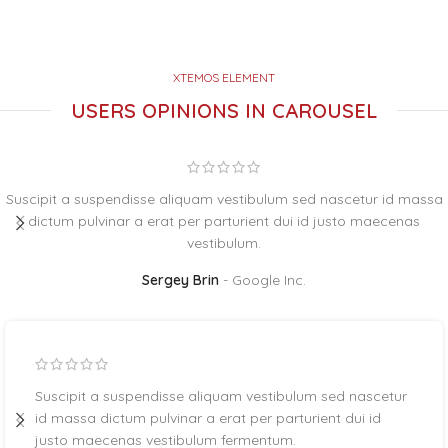
XTEMOS ELEMENT
USERS OPINIONS IN CAROUSEL
d massa
Suscipit a suspendisse aliquam vestibulum sed nascetur i
enas
dictum pulvinar a erat per parturient dui id justo maec
vestibulum.
Sarah Connor
Google Inc.
etur
Suscipit a suspendisse aliquam vestibulum sed nasc
id massa dictum pulvinar a erat per parturient dui id
justo maecenas vestibulum fermentum.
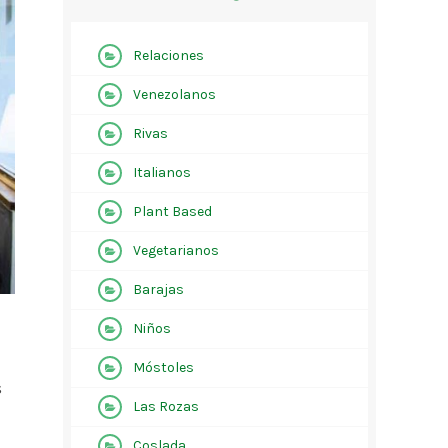
Relaciones
Venezolanos
Rivas
Italianos
Plant Based
Vegetarianos
Barajas
Niños
Móstoles
s
Las Rozas
Coslada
--------------------
* TRY IT: Render the listing, from its first line up to and including the line containing "justo maecenas vestibulum fermentum.", as a Markdown table with the columns Row and Line, numbering each row and omitting blank lines and the pictures.

* RESPONSE:
| Row | Line |
|---|---|
| 1 | XTEMOS ELEMENT |
| 2 | USERS OPINIONS IN CAROUSEL |
| 3 | d massa |
| 4 | Suscipit a suspendisse aliquam vestibulum sed nascetur i |
| 5 | enas |
| 6 | dictum pulvinar a erat per parturient dui id justo maec |
| 7 | vestibulum. |
| 8 | Sarah Connor |
| 9 | Google Inc. |
| 10 | etur |
| 11 | Suscipit a suspendisse aliquam vestibulum sed nasc |
| 12 | id massa dictum pulvinar a erat per parturient dui id |
| 13 | justo maecenas vestibulum fermentum. |